In the 1990s, however, something remarkable happened: a few dedicated and idealistic technological crusaders, troubled by the threat to privacy that government-controlled cryptography represented, managed to engineer a revolution that gave the public access to high-powered cryptography. That, in turn, enabled many of the technologies—most notably, electronic banking and commerce—that are now taken for granted as hallmarks of the New Economy.
How this revolution took place has received very little attention, but the publication of Steven Levy's new book, Crypto: When the Code Rebels Beat the Government—Saving Privacy in the Digital Age, is changing that. Levy, a senior editor and the chief technology writer for Newsweek—and the author of such celebrated books on computer culture as Insanely Great: The Life and Times of Macintosh, the Computer That Changed Everything and Hackers: Heroes of the Computer Revolution—has followed the story for years, writing about aspects of it for Newsweek, Wired, and The New York Times Magazine, among other publications. Now, in Crypto, Levy tells the full story of the cryptographic revolution, and why it matters.
|Steven Levy |
Can you speak a little bit about the way in which cryptography has already become an essential, if invisible, part of people's everyday lives?

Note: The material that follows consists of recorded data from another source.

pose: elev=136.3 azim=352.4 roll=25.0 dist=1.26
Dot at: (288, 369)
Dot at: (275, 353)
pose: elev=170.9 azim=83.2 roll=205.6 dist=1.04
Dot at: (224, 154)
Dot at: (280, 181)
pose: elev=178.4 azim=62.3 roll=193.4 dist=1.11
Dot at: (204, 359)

Crypto began to become part of our lives with the advent of things like the ATM machine, which could not exist without it. In the book, I write about the Digital Encryption Standard, which is used in these machines. Crypto also secures the transfer of money between banks and financial institutions themselves. We have it in our Web browsers—it kicks in when we send personal information and credit-card numbers to e-commerce sites—and it's essential for stuff like Web gambling. And cell phones increasingly have it built in. It's used in all sorts of places now, even in the radio communications between coaches and quarterbacks in NFL games.
How would you rank the importance of the cryptographic revolution, as far as technological revolutions go?

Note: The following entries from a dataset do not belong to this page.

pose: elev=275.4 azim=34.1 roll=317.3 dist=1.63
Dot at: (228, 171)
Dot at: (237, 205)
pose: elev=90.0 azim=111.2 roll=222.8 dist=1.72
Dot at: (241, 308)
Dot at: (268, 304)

I think it's a huge deal, but it's tough to rank, especially since it's tied in so intricately with the "other" technological revolutions. I might not go so far as Lawrence Lessig, the Stanford legal expert, who took a deep breath and wrote that it was the most important technological breakthrough in the last thousand years. Lessig admits that he might be going overboard, but insists there's a case for this. I think that the stage is set for crypto to make a huge difference to society and individuals. Without cryptography we can't hope to assure people that their personal secrets, business information, and financial transactions are secure as they move around the world electronically.
This is a revolution that's really just beginning. My book is a chronicle of how the breakthroughs were made and how the first major obstacle—government opposition—was largely overcome. Now the good stuff can begin. We're going to look to crypto to provide solutions for all sorts of problems, like how to deal with digital distribution of music and other kinds of intellectual property. I'm talking about amazing applications like digital contracts, signatures, credentials, identities, and cash. The potential is there to make significant changes in society, to bring the cyberworld to the center of our economic lives, and bring it deeper into our personal lives in a way where we aren't so exposed.